Google is free and easy to use, but it doesn’t catch many stories that are no longer posted. You can check a broader news database by checking unique phrases in Lexis-Nexis or another news database. Commercial services such as mydropbox.com can check a whole story for you.

To check for fabrication: If you wonder whether a source actually exists, run the name through some databases. Phone books are a place to start, though increasingly less useful as more people use cell phones as home phones. Learn what databases your newsroom has readily available, such as driver’s licenses or voter registration. Commercial databases such as AutoTrack are pretty thorough. A person would need to live a pretty sheltered life not to show up on AutoTrack. As a deterrent to fabrication and an aid in checking sources, you could ask reporters to list sources’ phone numbers, addresses, ages or similar identifying information in notes at the top of a story.

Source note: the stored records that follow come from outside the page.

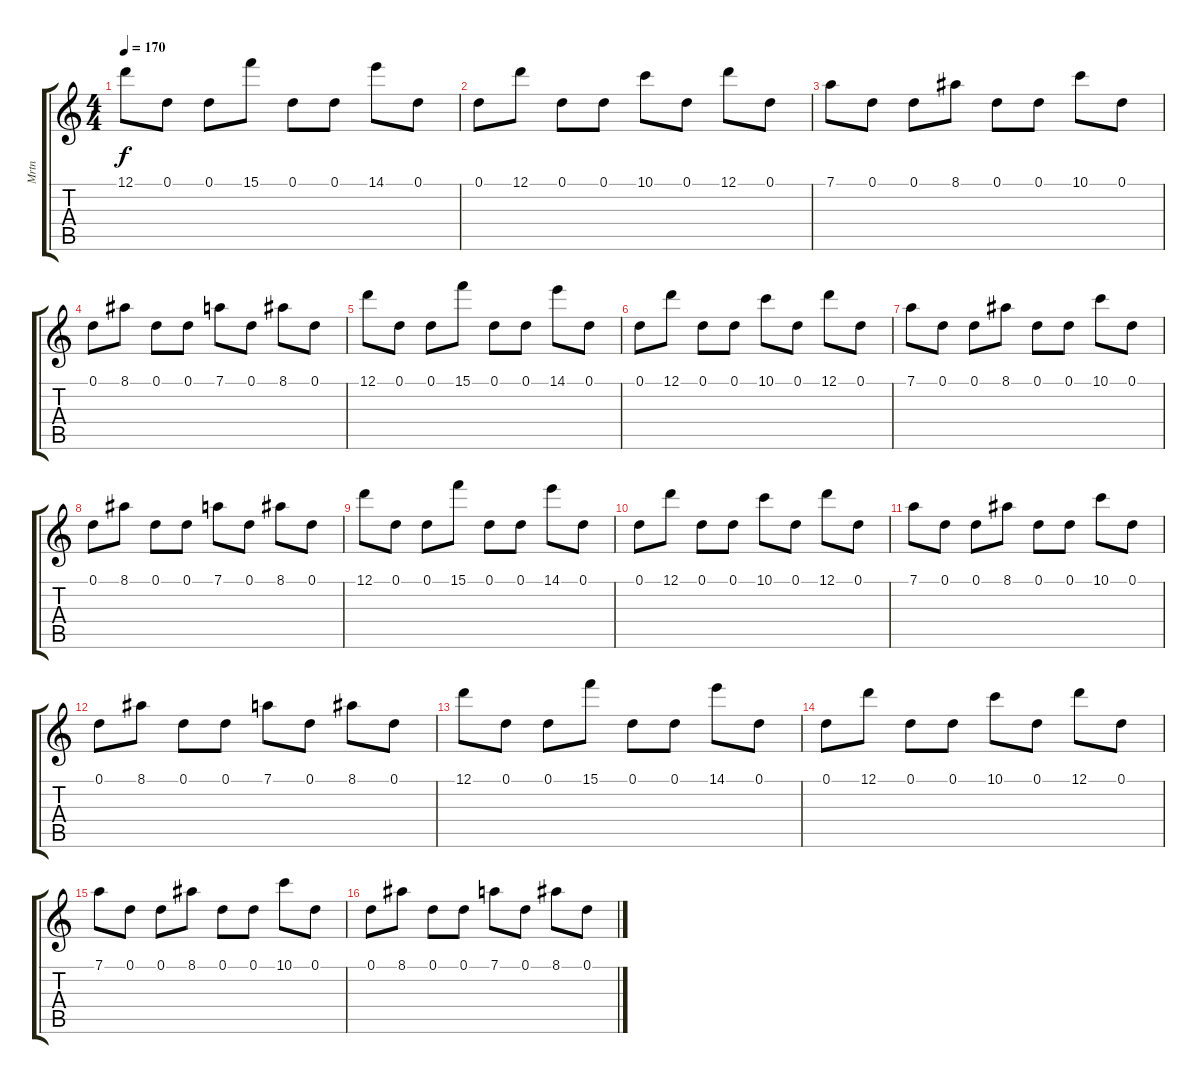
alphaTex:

\track ("Mrtn" "Mrtn") {instrument distortionguitar}
\staff {score tabs}
\tuning (D4 A3 F3 C3 G2 D2) {hide}
\ts (4 4)
\tempo 170
\clef g2
\ks c
12.1.8{dy f} 0.1.8 0.1.8 15.1.8 0.1.8 0.1.8 14.1.8 0.1.8 |
0.1.8 12.1.8 0.1.8 0.1.8 10.1.8 0.1.8 12.1.8 0.1.8 |
7.1.8 0.1.8 0.1.8 8.1.8 0.1.8 0.1.8 10.1.8 0.1.8 |
0.1.8 8.1.8 0.1.8 0.1.8 7.1.8 0.1.8 8.1.8 0.1.8 |
12.1.8 0.1.8 0.1.8 15.1.8 0.1.8 0.1.8 14.1.8 0.1.8 |
0.1.8 12.1.8 0.1.8 0.1.8 10.1.8 0.1.8 12.1.8 0.1.8 |
7.1.8 0.1.8 0.1.8 8.1.8 0.1.8 0.1.8 10.1.8 0.1.8 |
0.1.8 8.1.8 0.1.8 0.1.8 7.1.8 0.1.8 8.1.8 0.1.8 |
12.1.8 0.1.8 0.1.8 15.1.8 0.1.8 0.1.8 14.1.8 0.1.8 |
0.1.8 12.1.8 0.1.8 0.1.8 10.1.8 0.1.8 12.1.8 0.1.8 |
7.1.8 0.1.8 0.1.8 8.1.8 0.1.8 0.1.8 10.1.8 0.1.8 |
0.1.8 8.1.8 0.1.8 0.1.8 7.1.8 0.1.8 8.1.8 0.1.8 |
12.1.8 0.1.8 0.1.8 15.1.8 0.1.8 0.1.8 14.1.8 0.1.8 |
0.1.8 12.1.8 0.1.8 0.1.8 10.1.8 0.1.8 12.1.8 0.1.8 |
7.1.8 0.1.8 0.1.8 8.1.8 0.1.8 0.1.8 10.1.8 0.1.8 |
0.1.8 8.1.8 0.1.8 0.1.8 7.1.8 0.1.8 8.1.8 0.1.8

To deter and detect plagiarism or fabrication: Discuss with other editors whether your paper should routinely send follow-up questionnaires to all the sources in randomly selected stories, asking whether your reporters in fact interviewed them and whether they were quoted accurately, depicted fairly, etc. You will hear some trivial complaints and some complaints you will dismiss from sources who were unable to “spin” scrupulous reporters. Mostly you will hear that your reporters are accurate and honest. But if your reporters are fabricating, you will learn that people in their stories don’t exist or never talked to your reporters. If your reporters are plagiarizing, you will learn that the source did say that, but two years ago to another reporter, not last week to your reporter.